┌────────

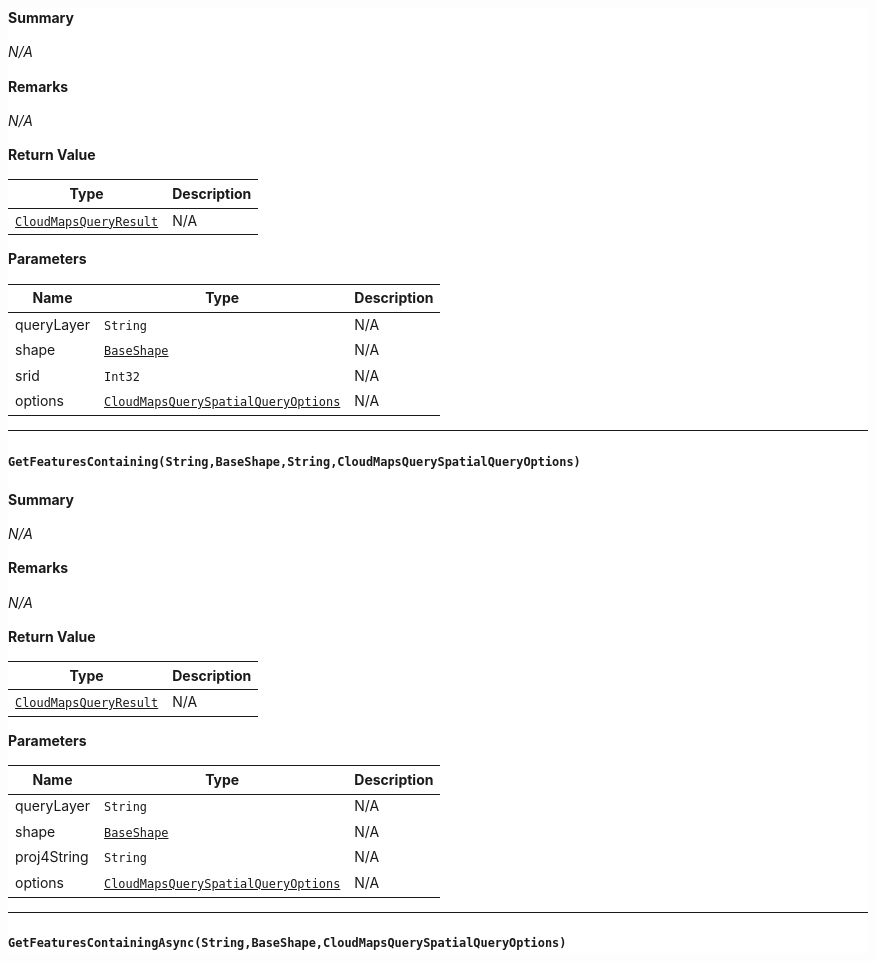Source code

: **Summary**

   *N/A*

**Remarks**

   *N/A*

**Return Value**

|Type|Description|
|---|---|
|[`CloudMapsQueryResult`](../ThinkGeo.Core/ThinkGeo.Core.CloudMapsQueryResult.md)|N/A|

**Parameters**

|Name|Type|Description|
|---|---|---|
|queryLayer|`String`|N/A|
|shape|[`BaseShape`](../ThinkGeo.Core/ThinkGeo.Core.BaseShape.md)|N/A|
|srid|`Int32`|N/A|
|options|[`CloudMapsQuerySpatialQueryOptions`](../ThinkGeo.Core/ThinkGeo.Core.CloudMapsQuerySpatialQueryOptions.md)|N/A|

---
#### `GetFeaturesContaining(String,BaseShape,String,CloudMapsQuerySpatialQueryOptions)`

**Summary**

   *N/A*

**Remarks**

   *N/A*

**Return Value**

|Type|Description|
|---|---|
|[`CloudMapsQueryResult`](../ThinkGeo.Core/ThinkGeo.Core.CloudMapsQueryResult.md)|N/A|

**Parameters**

|Name|Type|Description|
|---|---|---|
|queryLayer|`String`|N/A|
|shape|[`BaseShape`](../ThinkGeo.Core/ThinkGeo.Core.BaseShape.md)|N/A|
|proj4String|`String`|N/A|
|options|[`CloudMapsQuerySpatialQueryOptions`](../ThinkGeo.Core/ThinkGeo.Core.CloudMapsQuerySpatialQueryOptions.md)|N/A|

---
#### `GetFeaturesContainingAsync(String,BaseShape,CloudMapsQuerySpatialQueryOptions)`
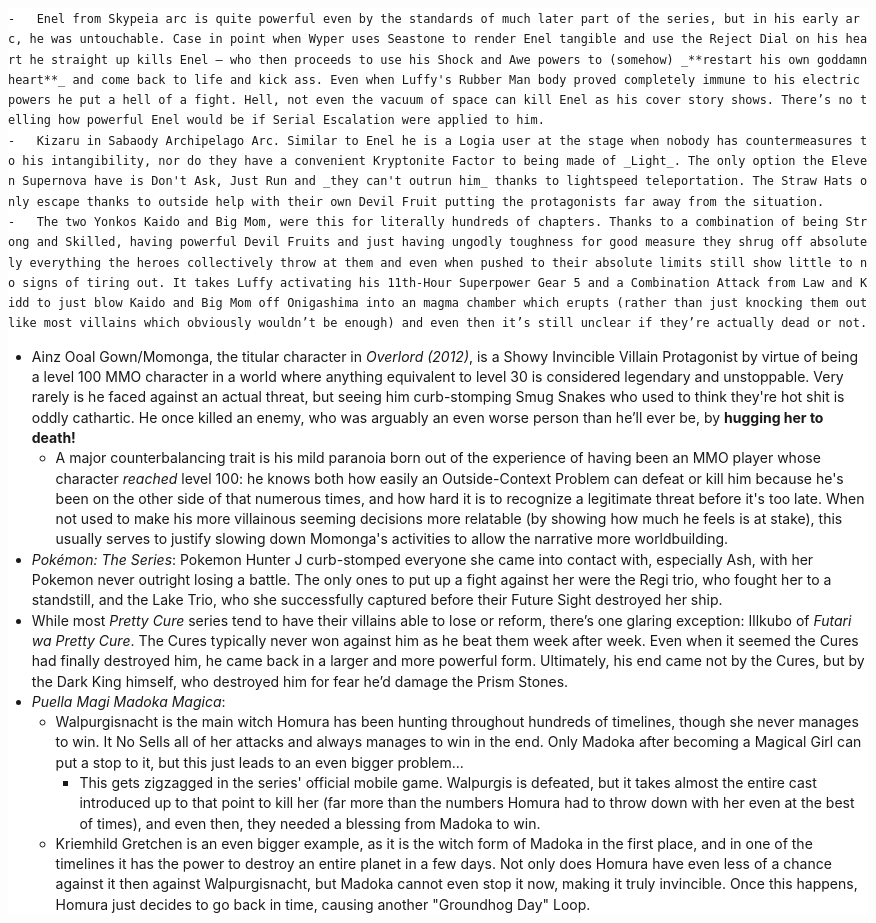     -   Enel from Skypeia arc is quite powerful even by the standards of much later part of the series, but in his early arc, he was untouchable. Case in point when Wyper uses Seastone to render Enel tangible and use the Reject Dial on his heart he straight up kills Enel — who then proceeds to use his Shock and Awe powers to (somehow) _**restart his own goddamn heart**_ and come back to life and kick ass. Even when Luffy's Rubber Man body proved completely immune to his electric powers he put a hell of a fight. Hell, not even the vacuum of space can kill Enel as his cover story shows. There’s no telling how powerful Enel would be if Serial Escalation were applied to him.
    -   Kizaru in Sabaody Archipelago Arc. Similar to Enel he is a Logia user at the stage when nobody has countermeasures to his intangibility, nor do they have a convenient Kryptonite Factor to being made of _Light_. The only option the Eleven Supernova have is Don't Ask, Just Run and _they can't outrun him_ thanks to lightspeed teleportation. The Straw Hats only escape thanks to outside help with their own Devil Fruit putting the protagonists far away from the situation.
    -   The two Yonkos Kaido and Big Mom, were this for literally hundreds of chapters. Thanks to a combination of being Strong and Skilled, having powerful Devil Fruits and just having ungodly toughness for good measure they shrug off absolutely everything the heroes collectively throw at them and even when pushed to their absolute limits still show little to no signs of tiring out. It takes Luffy activating his 11th-Hour Superpower Gear 5 and a Combination Attack from Law and Kidd to just blow Kaido and Big Mom off Onigashima into an magma chamber which erupts (rather than just knocking them out like most villains which obviously wouldn’t be enough) and even then it’s still unclear if they’re actually dead or not.
-   Ainz Ooal Gown/Momonga, the titular character in _Overlord (2012)_, is a Showy Invincible Villain Protagonist by virtue of being a level 100 MMO character in a world where anything equivalent to level 30 is considered legendary and unstoppable. Very rarely is he faced against an actual threat, but seeing him curb-stomping Smug Snakes who used to think they're hot shit is oddly cathartic. He once killed an enemy, who was arguably an even worse person than he’ll ever be, by **hugging her to death!**
    -   A major counterbalancing trait is his mild paranoia born out of the experience of having been an MMO player whose character _reached_ level 100: he knows both how easily an Outside-Context Problem can defeat or kill him because he's been on the other side of that numerous times, and how hard it is to recognize a legitimate threat before it's too late. When not used to make his more villainous seeming decisions more relatable (by showing how much he feels is at stake), this usually serves to justify slowing down Momonga's activities to allow the narrative more worldbuilding.
-   _Pokémon: The Series_: Pokemon Hunter J curb-stomped everyone she came into contact with, especially Ash, with her Pokemon never outright losing a battle. The only ones to put up a fight against her were the Regi trio, who fought her to a standstill, and the Lake Trio, who she successfully captured before their Future Sight destroyed her ship.
-   While most _Pretty Cure_ series tend to have their villains able to lose or reform, there’s one glaring exception: Illkubo of _Futari wa Pretty Cure_. The Cures typically never won against him as he beat them week after week. Even when it seemed the Cures had finally destroyed him, he came back in a larger and more powerful form. Ultimately, his end came not by the Cures, but by the Dark King himself, who destroyed him for fear he’d damage the Prism Stones.
-   _Puella Magi Madoka Magica_:
    -   Walpurgisnacht is the main witch Homura has been hunting throughout hundreds of timelines, though she never manages to win. It No Sells all of her attacks and always manages to win in the end. Only Madoka after becoming a Magical Girl can put a stop to it, but this just leads to an even bigger problem...
        -   This gets zigzagged in the series' official mobile game. Walpurgis is defeated, but it takes almost the entire cast introduced up to that point to kill her (far more than the numbers Homura had to throw down with her even at the best of times), and even then, they needed a blessing from Madoka to win.
    -   Kriemhild Gretchen is an even bigger example, as it is the witch form of Madoka in the first place, and in one of the timelines it has the power to destroy an entire planet in a few days. Not only does Homura have even less of a chance against it then against Walpurgisnacht, but Madoka cannot even stop it now, making it truly invincible. Once this happens, Homura just decides to go back in time, causing another "Groundhog Day" Loop.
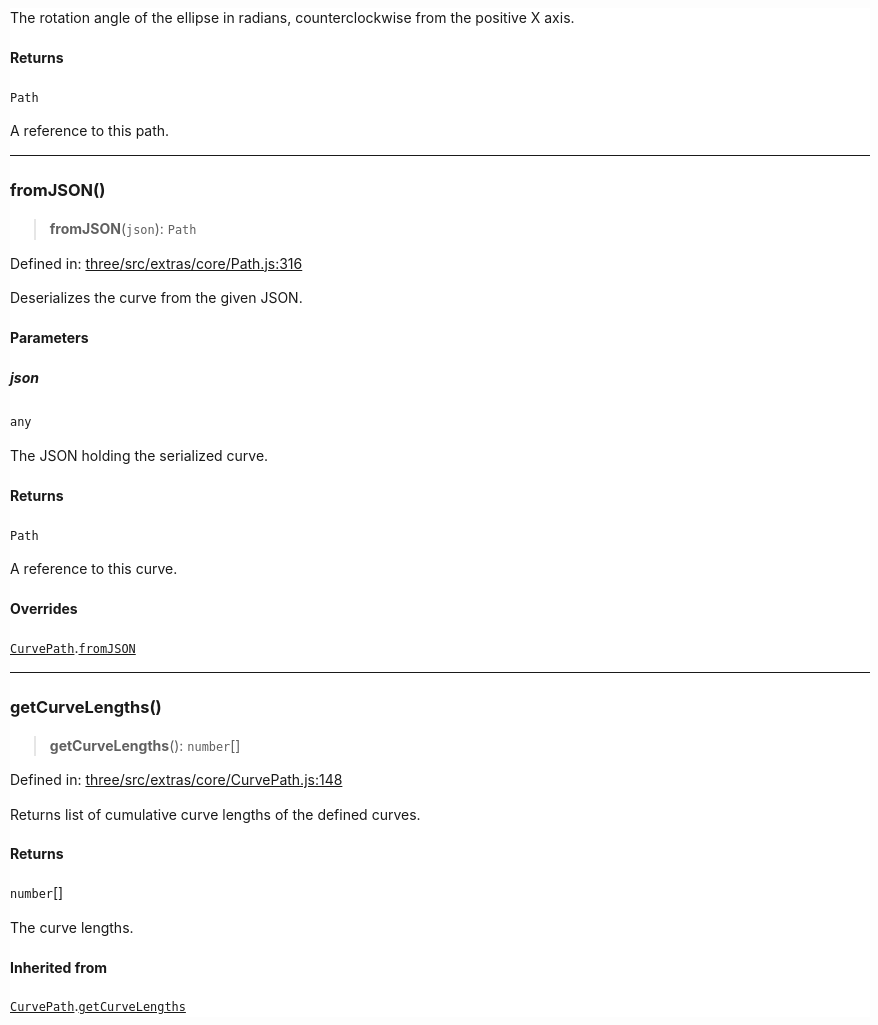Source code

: The rotation angle of the ellipse in radians, counterclockwise from the positive X axis.

#### Returns

`Path`

A reference to this path.

***

### fromJSON()

> **fromJSON**(`json`): `Path`

Defined in: [three/src/extras/core/Path.js:316](https://github.com/DefinitelyMaybe/three-i18n/blob/fa57b79433d1c349ffb23a78727299c8d4190136/three/src/extras/core/Path.js#L316)

Deserializes the curve from the given JSON.

#### Parameters

##### json

`any`

The JSON holding the serialized curve.

#### Returns

`Path`

A reference to this curve.

#### Overrides

[`CurvePath`](/reference/three/classes/curvepath/).[`fromJSON`](/reference/three/classes/curvepath/#fromjson)

***

### getCurveLengths()

> **getCurveLengths**(): `number`[]

Defined in: [three/src/extras/core/CurvePath.js:148](https://github.com/DefinitelyMaybe/three-i18n/blob/fa57b79433d1c349ffb23a78727299c8d4190136/three/src/extras/core/CurvePath.js#L148)

Returns list of cumulative curve lengths of the defined curves.

#### Returns

`number`[]

The curve lengths.

#### Inherited from

[`CurvePath`](/reference/three/classes/curvepath/).[`getCurveLengths`](/reference/three/classes/curvepath/#getcurvelengths)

└────────

Directions for this task:
Reproduce all of the records above verbatim, omitting the pictures from your answer.

Exercise solution:
Source code

: **Summary**

   *N/A*

**Remarks**

   *N/A*

**Return Value**

|Type|Description|
|---|---|
|[`CloudMapsQueryResult`](../ThinkGeo.Core/ThinkGeo.Core.CloudMapsQueryResult.md)|N/A|

**Parameters**

|Name|Type|Description|
|---|---|---|
|queryLayer|`String`|N/A|
|shape|[`BaseShape`](../ThinkGeo.Core/ThinkGeo.Core.BaseShape.md)|N/A|
|srid|`Int32`|N/A|
|options|[`CloudMapsQuerySpatialQueryOptions`](../ThinkGeo.Core/ThinkGeo.Core.CloudMapsQuerySpatialQueryOptions.md)|N/A|

---
#### `GetFeaturesContaining(String,BaseShape,String,CloudMapsQuerySpatialQueryOptions)`

**Summary**

   *N/A*

**Remarks**

   *N/A*

**Return Value**

|Type|Description|
|---|---|
|[`CloudMapsQueryResult`](../ThinkGeo.Core/ThinkGeo.Core.CloudMapsQueryResult.md)|N/A|

**Parameters**

|Name|Type|Description|
|---|---|---|
|queryLayer|`String`|N/A|
|shape|[`BaseShape`](../ThinkGeo.Core/ThinkGeo.Core.BaseShape.md)|N/A|
|proj4String|`String`|N/A|
|options|[`CloudMapsQuerySpatialQueryOptions`](../ThinkGeo.Core/ThinkGeo.Core.CloudMapsQuerySpatialQueryOptions.md)|N/A|

---
#### `GetFeaturesContainingAsync(String,BaseShape,CloudMapsQuerySpatialQueryOptions)`
     -   Enel from Skypeia arc is quite powerful even by the standards of much later part of the series, but in his early arc, he was untouchable. Case in point when Wyper uses Seastone to render Enel tangible and use the Reject Dial on his heart he straight up kills Enel — who then proceeds to use his Shock and Awe powers to (somehow) _**restart his own goddamn heart**_ and come back to life and kick ass. Even when Luffy's Rubber Man body proved completely immune to his electric powers he put a hell of a fight. Hell, not even the vacuum of space can kill Enel as his cover story shows. There’s no telling how powerful Enel would be if Serial Escalation were applied to him.
    -   Kizaru in Sabaody Archipelago Arc. Similar to Enel he is a Logia user at the stage when nobody has countermeasures to his intangibility, nor do they have a convenient Kryptonite Factor to being made of _Light_. The only option the Eleven Supernova have is Don't Ask, Just Run and _they can't outrun him_ thanks to lightspeed teleportation. The Straw Hats only escape thanks to outside help with their own Devil Fruit putting the protagonists far away from the situation.
    -   The two Yonkos Kaido and Big Mom, were this for literally hundreds of chapters. Thanks to a combination of being Strong and Skilled, having powerful Devil Fruits and just having ungodly toughness for good measure they shrug off absolutely everything the heroes collectively throw at them and even when pushed to their absolute limits still show little to no signs of tiring out. It takes Luffy activating his 11th-Hour Superpower Gear 5 and a Combination Attack from Law and Kidd to just blow Kaido and Big Mom off Onigashima into an magma chamber which erupts (rather than just knocking them out like most villains which obviously wouldn’t be enough) and even then it’s still unclear if they’re actually dead or not.
-   Ainz Ooal Gown/Momonga, the titular character in _Overlord (2012)_, is a Showy Invincible Villain Protagonist by virtue of being a level 100 MMO character in a world where anything equivalent to level 30 is considered legendary and unstoppable. Very rarely is he faced against an actual threat, but seeing him curb-stomping Smug Snakes who used to think they're hot shit is oddly cathartic. He once killed an enemy, who was arguably an even worse person than he’ll ever be, by **hugging her to death!**
    -   A major counterbalancing trait is his mild paranoia born out of the experience of having been an MMO player whose character _reached_ level 100: he knows both how easily an Outside-Context Problem can defeat or kill him because he's been on the other side of that numerous times, and how hard it is to recognize a legitimate threat before it's too late. When not used to make his more villainous seeming decisions more relatable (by showing how much he feels is at stake), this usually serves to justify slowing down Momonga's activities to allow the narrative more worldbuilding.
-   _Pokémon: The Series_: Pokemon Hunter J curb-stomped everyone she came into contact with, especially Ash, with her Pokemon never outright losing a battle. The only ones to put up a fight against her were the Regi trio, who fought her to a standstill, and the Lake Trio, who she successfully captured before their Future Sight destroyed her ship.
-   While most _Pretty Cure_ series tend to have their villains able to lose or reform, there’s one glaring exception: Illkubo of _Futari wa Pretty Cure_. The Cures typically never won against him as he beat them week after week. Even when it seemed the Cures had finally destroyed him, he came back in a larger and more powerful form. Ultimately, his end came not by the Cures, but by the Dark King himself, who destroyed him for fear he’d damage the Prism Stones.
-   _Puella Magi Madoka Magica_:
    -   Walpurgisnacht is the main witch Homura has been hunting throughout hundreds of timelines, though she never manages to win. It No Sells all of her attacks and always manages to win in the end. Only Madoka after becoming a Magical Girl can put a stop to it, but this just leads to an even bigger problem...
        -   This gets zigzagged in the series' official mobile game. Walpurgis is defeated, but it takes almost the entire cast introduced up to that point to kill her (far more than the numbers Homura had to throw down with her even at the best of times), and even then, they needed a blessing from Madoka to win.
    -   Kriemhild Gretchen is an even bigger example, as it is the witch form of Madoka in the first place, and in one of the timelines it has the power to destroy an entire planet in a few days. Not only does Homura have even less of a chance against it then against Walpurgisnacht, but Madoka cannot even stop it now, making it truly invincible. Once this happens, Homura just decides to go back in time, causing another "Groundhog Day" Loop.
Source code

: The rotation angle of the ellipse in radians, counterclockwise from the positive X axis.

#### Returns

`Path`

A reference to this path.

***

### fromJSON()

> **fromJSON**(`json`): `Path`

Defined in: [three/src/extras/core/Path.js:316](https://github.com/DefinitelyMaybe/three-i18n/blob/fa57b79433d1c349ffb23a78727299c8d4190136/three/src/extras/core/Path.js#L316)

Deserializes the curve from the given JSON.

#### Parameters

##### json

`any`

The JSON holding the serialized curve.

#### Returns

`Path`

A reference to this curve.

#### Overrides

[`CurvePath`](/reference/three/classes/curvepath/).[`fromJSON`](/reference/three/classes/curvepath/#fromjson)

***

### getCurveLengths()

> **getCurveLengths**(): `number`[]

Defined in: [three/src/extras/core/CurvePath.js:148](https://github.com/DefinitelyMaybe/three-i18n/blob/fa57b79433d1c349ffb23a78727299c8d4190136/three/src/extras/core/CurvePath.js#L148)

Returns list of cumulative curve lengths of the defined curves.

#### Returns

`number`[]

The curve lengths.

#### Inherited from

[`CurvePath`](/reference/three/classes/curvepath/).[`getCurveLengths`](/reference/three/classes/curvepath/#getcurvelengths)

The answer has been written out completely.